──────── Document text ────────
Wait, the average investor does how badly?
According to Dalbar's 2015 Quantitative Analysis of Investor Behavior, the average mutual fund investor has underperformed the market over all the time intervals that were examined, which range from one year to three decades. And the underperformance is astonishing.

Time Period (ending Dec. 31, 2014)

Average Equity Fund Investor Return

S&P 500 Average Return

Difference

Average Fixed-Income Fund Investor

Barclays Aggregate Bond Index

Difference

1 year

5.50%

13.69%

(8.19%)

1.16%

5.97%

(4.81%)

3 years

14.82%

20.41%

(5.59%)

0.72%

2.66%

(1.94%)

5 years

10.19%

15.45%

(5.26%)

1.21%

4.45%

(3.24%)

10 years

5.26%

7.67%

(2.41%)

0.69%

4.71%

(4.02%)

20 years

5.19%

9.85%

(4.66%)

0.80%

6.20%

(5.40%)

30 years

3.79%

11.06%

(7.27%)

0.72%

7.36%

(6.64%)

The study also found that in the 20-year period ending Dec. 31, 2013, the average investor (in all varieties of mutual funds) only managed an average total return of about 2.5%. According to Richard Bernstein Advisors, this performance was even worse than that of three-month Treasury Bills -- which are considered just a step up from keeping money in cash.

What's to blame for this poor performance?
In its report, Dalbar identified nine self-destructive behaviors exhibited by investors that contribute to the dismal performance. For example, investors tend to have a herd mentality, copying the behavior of others no matter what the outcome. They also tend to have knee-jerk reactions to news without considering all of the relevant information.

Common sense tells us that the goal of investing is to buy low and sell high, but thanks to our emotions, we tend to do the exact opposite. When the market goes up and up, that's when investors pump the most money into stocks and funds. And when individual stocks have a huge winning streak, investors see all of their friends making money and buy shares at the highs. Sure, an investment in Tesla Motors when the stock was at $20 would have been great, but chasing the stock into the $200s is the exact opposite of "buy low."

Conversely, when markets go down, we tend to panic and sell. Investors often have their worst performance relative to the market during crashes and corrections -- in fact, six out of the 10 worst months for investors over the past three decades took place in 1987 (when Black Monday occurred), 2000 (tech crash), or 2008 (financial crisis).

Month

Average Equity Investor's Underperformance vs. S&P 500

October 2008

(7.41%)

March 2000

(6.06%)

October 1987

(5.33%)

January 1987

(4.12%)

August 1998

(4.01%)

September 2008

(3.84%)

November 2000

(3.45%)

April 1997

(3.22%)

November 1997

(3.15%)

July 1989

(3.12%)

Bear in mind these aren't annualized figures. In October 2008, the average investor underperformed the S&P 500 by a 7.41% margin in just one month. This was during the financial crisis, during the same month when the infamous bailout was issued. The S&P 500 lost 16.8% for the month. However, the average investor's panic-selling resulted in a 24.21% loss -- much worse than it needed to be.
────────
Written tasks:
1) Decide whether each statement agrees with the passage above on investor underperformance, giving yes or no with the deciding words quoted from it: (a) Dalbar's report identified ten self-destructive investor behaviors. (b) The S&P 500 lost 16.8% in October 2008. (c) In the one-year period, the average equity fund investor beat the S&P 500.
2) Extend the passage on investor underperformance, picking up after its final sentence.
──────── Stored records ────────
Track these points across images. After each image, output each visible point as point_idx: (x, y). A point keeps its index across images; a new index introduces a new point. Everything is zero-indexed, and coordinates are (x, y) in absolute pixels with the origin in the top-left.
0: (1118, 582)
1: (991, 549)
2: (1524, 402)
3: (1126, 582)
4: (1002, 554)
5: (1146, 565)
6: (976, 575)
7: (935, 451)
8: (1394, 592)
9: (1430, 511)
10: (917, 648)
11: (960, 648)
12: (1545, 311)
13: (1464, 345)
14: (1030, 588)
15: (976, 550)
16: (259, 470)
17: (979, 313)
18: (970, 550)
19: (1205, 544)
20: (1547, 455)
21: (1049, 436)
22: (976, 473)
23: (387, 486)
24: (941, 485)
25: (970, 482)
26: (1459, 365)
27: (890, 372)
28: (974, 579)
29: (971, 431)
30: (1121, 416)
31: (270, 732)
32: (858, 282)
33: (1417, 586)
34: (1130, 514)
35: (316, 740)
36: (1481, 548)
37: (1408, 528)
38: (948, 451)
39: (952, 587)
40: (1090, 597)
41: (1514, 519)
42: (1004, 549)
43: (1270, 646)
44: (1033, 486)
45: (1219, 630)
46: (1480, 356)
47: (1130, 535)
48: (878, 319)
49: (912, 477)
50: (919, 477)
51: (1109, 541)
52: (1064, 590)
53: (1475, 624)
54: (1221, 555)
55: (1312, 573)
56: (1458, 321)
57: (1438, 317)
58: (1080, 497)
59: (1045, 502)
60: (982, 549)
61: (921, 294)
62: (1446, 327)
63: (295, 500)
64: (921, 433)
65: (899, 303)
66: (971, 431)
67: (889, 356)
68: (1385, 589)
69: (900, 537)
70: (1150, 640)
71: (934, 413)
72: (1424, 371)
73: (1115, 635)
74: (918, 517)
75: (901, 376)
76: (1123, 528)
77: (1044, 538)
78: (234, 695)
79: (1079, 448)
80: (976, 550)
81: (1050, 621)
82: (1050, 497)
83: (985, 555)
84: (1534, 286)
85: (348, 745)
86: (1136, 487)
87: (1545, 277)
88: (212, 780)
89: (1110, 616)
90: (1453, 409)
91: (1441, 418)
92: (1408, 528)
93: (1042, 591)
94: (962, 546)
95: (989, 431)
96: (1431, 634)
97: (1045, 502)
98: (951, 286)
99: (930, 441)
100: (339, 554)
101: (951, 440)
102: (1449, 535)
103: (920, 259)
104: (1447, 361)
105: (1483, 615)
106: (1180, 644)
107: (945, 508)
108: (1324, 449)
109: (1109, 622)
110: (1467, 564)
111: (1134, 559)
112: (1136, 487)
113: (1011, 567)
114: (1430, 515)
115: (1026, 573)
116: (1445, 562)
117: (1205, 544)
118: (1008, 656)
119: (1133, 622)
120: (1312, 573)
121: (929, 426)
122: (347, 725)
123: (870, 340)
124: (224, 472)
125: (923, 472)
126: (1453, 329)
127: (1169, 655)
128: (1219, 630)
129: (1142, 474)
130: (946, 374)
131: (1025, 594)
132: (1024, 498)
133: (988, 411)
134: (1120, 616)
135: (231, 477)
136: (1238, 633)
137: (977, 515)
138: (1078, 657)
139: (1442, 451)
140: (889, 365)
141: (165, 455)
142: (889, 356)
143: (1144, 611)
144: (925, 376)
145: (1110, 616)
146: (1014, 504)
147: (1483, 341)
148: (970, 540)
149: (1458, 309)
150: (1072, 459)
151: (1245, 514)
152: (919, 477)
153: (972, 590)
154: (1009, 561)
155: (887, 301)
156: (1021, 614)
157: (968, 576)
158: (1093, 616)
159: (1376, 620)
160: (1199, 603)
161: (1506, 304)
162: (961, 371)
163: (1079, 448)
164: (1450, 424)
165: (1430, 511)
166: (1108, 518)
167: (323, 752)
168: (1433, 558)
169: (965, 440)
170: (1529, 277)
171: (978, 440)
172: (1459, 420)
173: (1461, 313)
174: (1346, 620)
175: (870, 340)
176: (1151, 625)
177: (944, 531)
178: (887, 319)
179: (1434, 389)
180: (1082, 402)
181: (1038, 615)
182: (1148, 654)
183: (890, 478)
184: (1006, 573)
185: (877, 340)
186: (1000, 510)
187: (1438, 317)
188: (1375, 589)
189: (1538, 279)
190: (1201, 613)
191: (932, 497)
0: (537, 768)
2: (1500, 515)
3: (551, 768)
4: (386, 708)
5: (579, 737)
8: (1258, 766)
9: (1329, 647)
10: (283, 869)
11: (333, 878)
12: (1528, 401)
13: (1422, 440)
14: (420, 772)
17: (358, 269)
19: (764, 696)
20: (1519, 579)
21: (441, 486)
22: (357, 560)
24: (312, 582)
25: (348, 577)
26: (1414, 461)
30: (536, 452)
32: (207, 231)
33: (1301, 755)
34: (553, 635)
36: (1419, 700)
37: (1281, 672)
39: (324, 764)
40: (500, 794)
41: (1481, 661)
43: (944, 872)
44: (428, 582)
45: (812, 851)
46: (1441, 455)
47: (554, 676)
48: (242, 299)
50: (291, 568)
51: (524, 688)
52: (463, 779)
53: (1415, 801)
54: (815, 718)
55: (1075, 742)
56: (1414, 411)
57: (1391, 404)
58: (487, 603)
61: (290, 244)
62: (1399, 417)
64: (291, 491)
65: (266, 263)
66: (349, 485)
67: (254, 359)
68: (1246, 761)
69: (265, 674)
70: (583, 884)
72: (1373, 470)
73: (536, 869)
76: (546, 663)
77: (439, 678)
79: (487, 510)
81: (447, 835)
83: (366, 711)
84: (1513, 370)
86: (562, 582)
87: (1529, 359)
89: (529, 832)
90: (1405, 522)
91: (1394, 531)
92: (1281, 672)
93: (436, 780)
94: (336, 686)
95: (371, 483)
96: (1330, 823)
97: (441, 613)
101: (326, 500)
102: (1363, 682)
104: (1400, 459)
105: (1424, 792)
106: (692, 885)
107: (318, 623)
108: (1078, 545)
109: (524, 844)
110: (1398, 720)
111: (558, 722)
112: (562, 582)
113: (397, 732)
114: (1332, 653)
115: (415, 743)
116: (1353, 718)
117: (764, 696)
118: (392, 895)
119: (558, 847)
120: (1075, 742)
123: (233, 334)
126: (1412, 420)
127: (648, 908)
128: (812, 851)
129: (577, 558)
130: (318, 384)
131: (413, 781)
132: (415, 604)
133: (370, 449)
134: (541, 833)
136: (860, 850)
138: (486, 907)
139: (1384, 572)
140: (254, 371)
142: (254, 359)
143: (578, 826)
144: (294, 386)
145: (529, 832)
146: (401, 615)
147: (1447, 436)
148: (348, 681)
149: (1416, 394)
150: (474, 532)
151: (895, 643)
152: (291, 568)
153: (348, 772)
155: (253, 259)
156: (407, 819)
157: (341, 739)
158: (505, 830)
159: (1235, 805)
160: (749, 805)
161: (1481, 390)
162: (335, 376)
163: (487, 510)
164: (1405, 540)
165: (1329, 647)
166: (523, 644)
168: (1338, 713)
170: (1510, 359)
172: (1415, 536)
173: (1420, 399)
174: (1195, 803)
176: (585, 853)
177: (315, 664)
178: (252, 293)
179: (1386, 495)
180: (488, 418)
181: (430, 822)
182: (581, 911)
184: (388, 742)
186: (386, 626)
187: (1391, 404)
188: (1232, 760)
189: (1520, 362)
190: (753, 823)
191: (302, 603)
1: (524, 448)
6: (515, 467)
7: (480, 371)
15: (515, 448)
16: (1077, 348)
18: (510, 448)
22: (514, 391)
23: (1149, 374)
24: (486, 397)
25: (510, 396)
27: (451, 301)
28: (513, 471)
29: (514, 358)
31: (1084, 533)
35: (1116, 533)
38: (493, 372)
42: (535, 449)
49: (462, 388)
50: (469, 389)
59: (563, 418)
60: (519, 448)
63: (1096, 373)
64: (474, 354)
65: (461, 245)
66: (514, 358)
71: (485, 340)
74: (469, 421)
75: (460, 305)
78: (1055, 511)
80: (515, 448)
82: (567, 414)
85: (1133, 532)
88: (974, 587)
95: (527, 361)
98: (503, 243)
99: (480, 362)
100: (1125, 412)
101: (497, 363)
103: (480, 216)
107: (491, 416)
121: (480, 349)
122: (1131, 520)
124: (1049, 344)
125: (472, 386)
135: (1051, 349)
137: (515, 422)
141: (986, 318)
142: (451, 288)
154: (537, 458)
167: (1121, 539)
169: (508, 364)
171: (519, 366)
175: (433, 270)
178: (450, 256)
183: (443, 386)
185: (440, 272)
────────
Answers to the problems:
1)
(a) No: "Dalbar identified nine self-destructive behaviors exhibited by investors"
(b) Yes: "The S&P 500 lost 16.8% for the month."
(c) No: "the average mutual fund investor has underperformed the market over all the time intervals that were examined"

2)
Four ways to be better than average
It's impossible to guarantee that an investor will make money over any time period -- especially over just a few years. However, the performance gap between the average investor and the S&P 500 could be eliminated, or at least greatly reduced, by following a few simple guidelines.

  1. Don't try to time the market. Buying a stock or fund because you think it's at the bottom, or selling one because you think it has topped out, is almost always a losing battle. Investors who decided to buy Radio Shack after it dropped below $1 per share, or who sold Amazon.com the first time it surpassed $300, can tell you that. Instead of focusing on the share price, buy stocks that represent a business you'd like to own for the next 10, 20, or 30 years. Or, if you're a mutual fund investor, invest in quality funds regardless of what the market is doing.
  2. Don't chase hot stocks. Chasing stocks on their way up is too much of a gamble. Sure, a stock that has quadrupled in value over the past year could continue on its upward trajectory -- or it could come crashing down as soon as anything goes wrong.
  3. Don't panic during crashes. Panic-selling is the worst investment move you can make during tough times. Those investors who sold out of fear in late 2008 simply turned paper losses into real losses, and they also missed the rally that took place over the next several years.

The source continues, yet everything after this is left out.